CIPRIAN MURESAN

22 November 2012 - 27 January 2013

The gallery is pleased to present its second solo exhibition with Romanian artist Ciprian Muresan. The exhibition brings together recent video, works on paper and photography. 

 

The central work of the exhibition, Shredded Masaccio Book, presents the shredded paper remains of a hand-drawn version of Ornella Casazza’s text on the Italian Renaissance painter Masaccio. Titled Masaccio: and the Brancacci Chapel and published by Scala/Riverside (1990), the Italian artist Masaccio died at the young age of 26, while Muresan’s pencil-drawn book likewise had a short life, remaining in tact only for the days that it took for the artist to complete its pages. Before deconstructing the book, Muresan documented its pages and converted them into the form of a video slideshow. Nonetheless, Muresan invites the individual who purchases the work to devote an extensive amount of his or her time to taping the paper fragments back together. 

 

Untitled (From the Story ‘Invisible Clerk’ by Ilf and Petrov) depicts scenes from the story of the ‘Invisible Clerk' by Russian novelists Ilf and Petrov.
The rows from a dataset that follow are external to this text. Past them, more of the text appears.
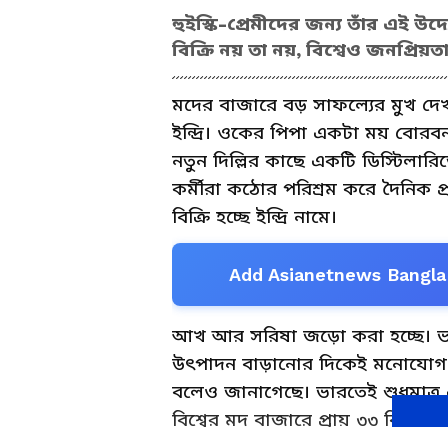
হুইস্কি-প্রেমীদের জন্য তাঁর এই উদ
বিক্রি নয় তা নয়, বিশ্বেও জনপ্রিয়ত
মদের বাজারে বড় সাফল্যের মুখ দেখছ
ইন্দ্রি। ওকের পিপা একটা ময় বোরব
নতুন দিল্লির কাছে একটি ডিস্টিলা
কর্মীরা কঠোর পরিশ্রম করে দৈনিক প্
বিক্রি হচ্ছে ইন্দ্রি নামে।
Add Asianetnews Bangla 
আখ আর সরিষা জড়ো করা হচ্ছে। ভার
উৎপাদন বাড়ানোর দিকেই মনোযোগ দিয়
বলেও জানাগেছে। ভারতেই শুধুমাত্র এই
বিশ্বের মদ বাজারে প্রায় ৩৩ বিলিয়ন ড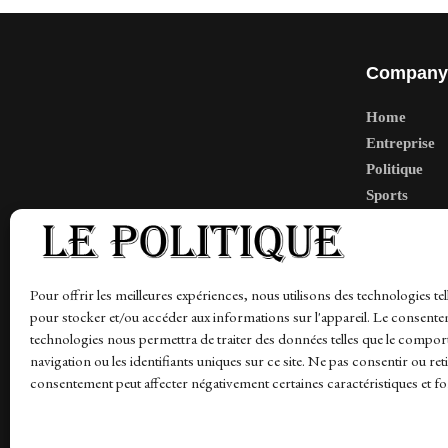
Company
Home
Entreprise
Politique
Sports
Tech
Travail
Finance-Ma
Pour offrir les meilleures expériences, nous utilisons des technologies tel
pour stocker et/ou accéder aux informations sur l'appareil. Le consente
technologies nous permettra de traiter des données telles que le compo
navigation ou les identifiants uniques sur ce site. Ne pas consentir ou ret
News
Finance-Marches
Politics
Business
Tec
consentement peut affecter négativement certaines caractéristiques et fo
© 1997-2026 - lepolitique.net. All Rights Reserved.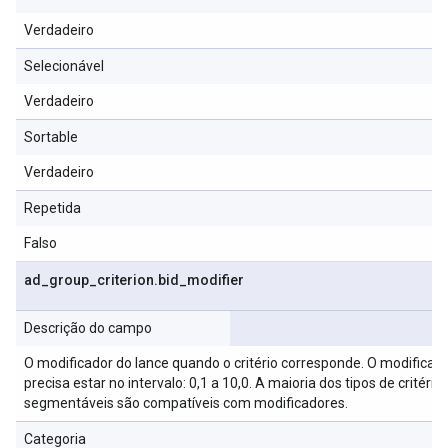
Verdadeiro
Selecionável
Verdadeiro
Sortable
Verdadeiro
Repetida
Falso
ad
_
group
_
criterion
.
bid
_
modifier
Descrição do campo
O modificador do lance quando o critério corresponde. O modificad
precisa estar no intervalo: 0,1 a 10,0. A maioria dos tipos de critério
segmentáveis são compatíveis com modificadores.
Categoria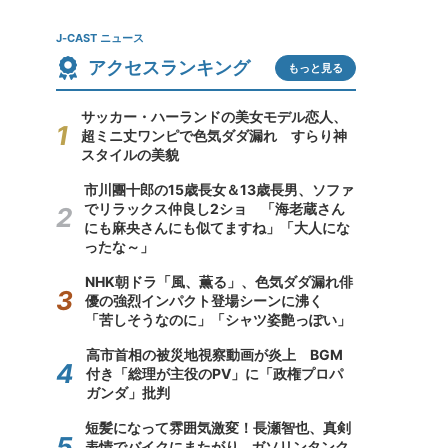
J-CAST ニュース
アクセスランキング
もっと見る
サッカー・ハーランドの美女モデル恋人、
超ミニ丈ワンピで色気ダダ漏れ すらり神
スタイルの美貌
市川團十郎の15歳長女＆13歳長男、ソファ
でリラックス仲良し2ショ 「海老蔵さん
にも麻央さんにも似てますね」「大人にな
ったな～」
NHK朝ドラ「風、薫る」、色気ダダ漏れ俳
優の強烈インパクト登場シーンに沸く
「苦しそうなのに」「シャツ姿艶っぽい」
高市首相の被災地視察動画が炎上 BGM
付き「総理が主役のPV」に「政権プロパ
ガンダ」批判
短髪になって雰囲気激変！長瀬智也、真剣
表情でバイクにまたがり...ガソリンタンク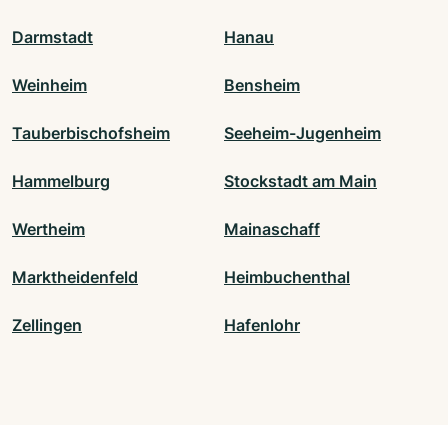
Darmstadt
Hanau
Weinheim
Bensheim
Tauberbischofsheim
Seeheim-Jugenheim
Hammelburg
Stockstadt am Main
Wertheim
Mainaschaff
Marktheidenfeld
Heimbuchenthal
Zellingen
Hafenlohr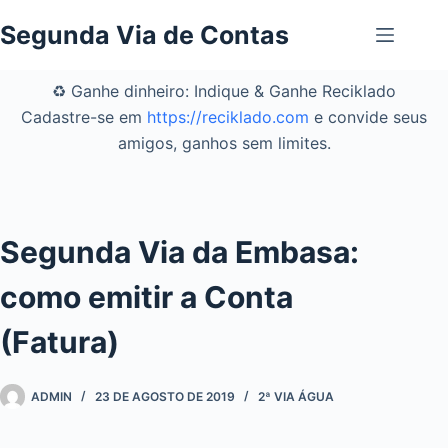
Pular
Segunda Via de Contas
para
o
conteúdo
♻️ Ganhe dinheiro: Indique & Ganhe Reciklado
Cadastre-se em
https://reciklado.com
e convide seus
amigos, ganhos sem limites.
Segunda Via da Embasa:
como emitir a Conta
(Fatura)
ADMIN
23 DE AGOSTO DE 2019
2ª VIA ÁGUA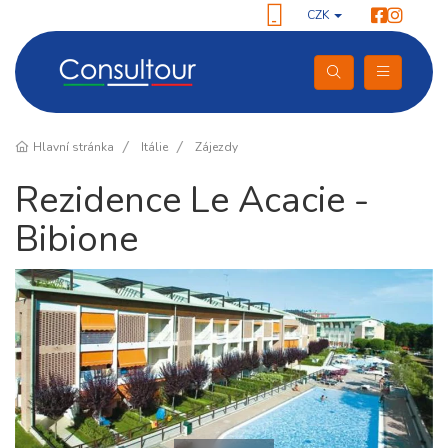
CZK
Hlavní stránka
Itálie
Zájezdy
Rezidence Le Acacie -
Bibione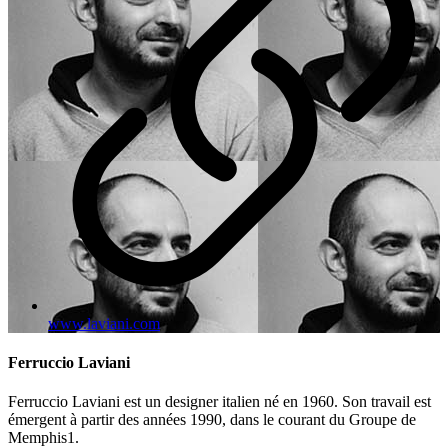
www.laviani.com
Ferruccio Laviani
Ferruccio Laviani est un designer italien né en 1960. Son travail est
émergent à partir des années 1990, dans le courant du Groupe de
Memphis1.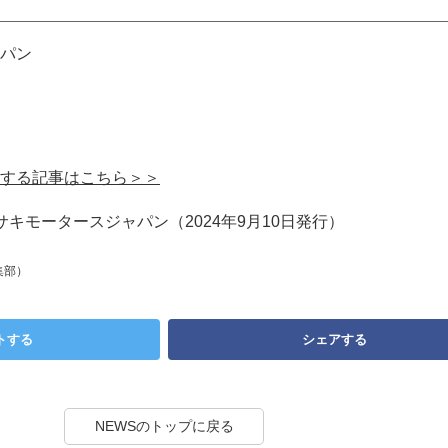
パン
する記事はこちら＞＞
キモータースジャパン（2024年9月10日発行）
集部）
トする
シェアする
NEWSのトップに戻る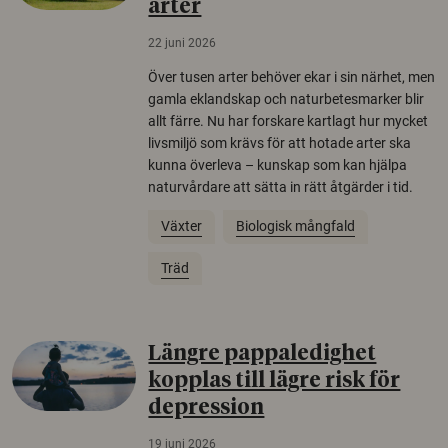
arter
22 juni 2026
Över tusen arter behöver ekar i sin närhet, men
gamla eklandskap och naturbetesmarker blir
allt färre. Nu har forskare kartlagt hur mycket
livsmiljö som krävs för att hotade arter ska
kunna överleva – kunskap som kan hjälpa
naturvårdare att sätta in rätt åtgärder i tid.
Växter
Biologisk mångfald
Träd
Längre pappaledighet
kopplas till lägre risk för
depression
19 juni 2026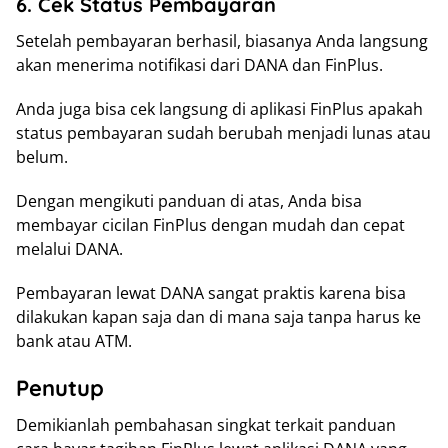
6. Cek Status Pembayaran
Setelah pembayaran berhasil, biasanya Anda langsung
akan menerima notifikasi dari DANA dan FinPlus.
Anda juga bisa cek langsung di aplikasi FinPlus apakah
status pembayaran sudah berubah menjadi lunas atau
belum.
Dengan mengikuti panduan di atas, Anda bisa
membayar cicilan FinPlus dengan mudah dan cepat
melalui DANA.
Pembayaran lewat DANA sangat praktis karena bisa
dilakukan kapan saja dan di mana saja tanpa harus ke
bank atau ATM.
Penutup
Demikianlah pembahasan singkat terkait panduan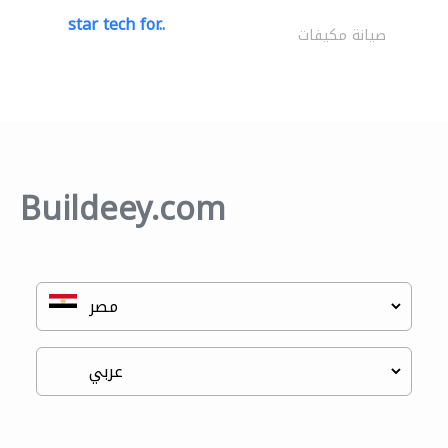
star tech for..
صيانة مكيفات
Buildeey.com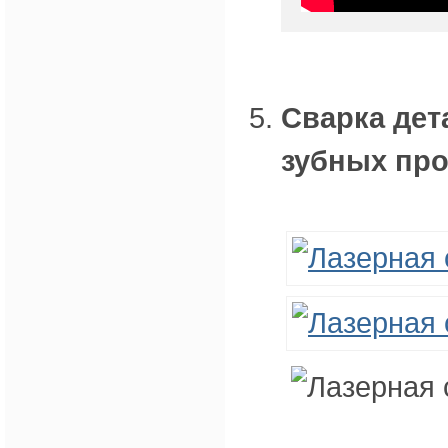
Сварка дет
зубных про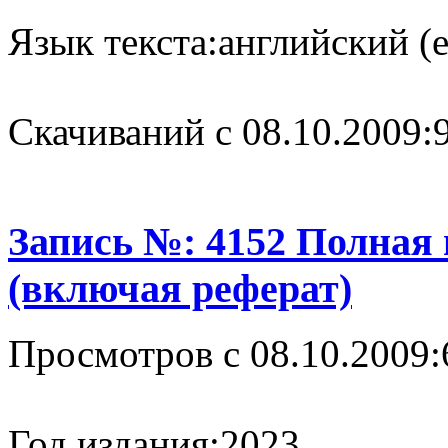
Язык текста:
английский (e
Cкачиваний с 08.10.2009:
Запись №: 4152 Полная
(включая реферат)
Просмотров с 08.10.2009:
Год издания:
2023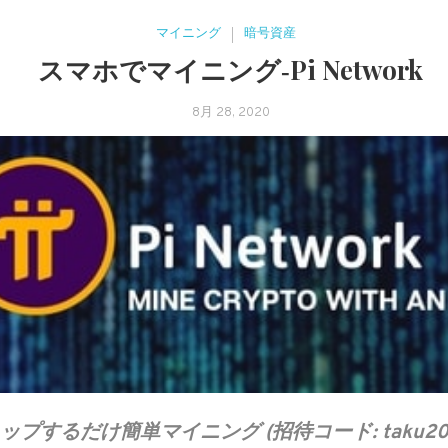
マイニング
暗号資産
スマホでマイニング‐Pi Network
8月 28, 2020
ップするだけ簡単マイニング (招待コード: taku20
The etchings tell a satirical story of monumental public sculpture. Prior to the exhibition, Muresan hid these etchings within The National Art Museum in Cluj, rendering them inaccessible to the Romanian public, and exposing viewers to the work for the first time here at Wilkinson Gallery. Comparably, Untitled (Sculpture Photographs 1-5) document Muresan’s recent intervention involving a series of sculptures currently on display at the National Art Museum in Cluj. For this project, the artist hints at the potential destabilization of provincial Romanian sculpture with novels ranging from P.L Travers’ Mary Poppins to the Strugatsky Brothers’ Roadside Picnic.

 

For the video piece Untitled, Muresan worked with two stage directors to simultaneously orchestrate two different performances on the same stage. The directors were given complete freedom in choosing the play they would stage, while both they and the participating actors remained unaware of what the other group would perform, until both parties got on stage. Through this forced overlap, Muresan generates a new text, but also creates moments of chaos and harmony, thereby extending the communicative boundaries of the two individual theatre pieces.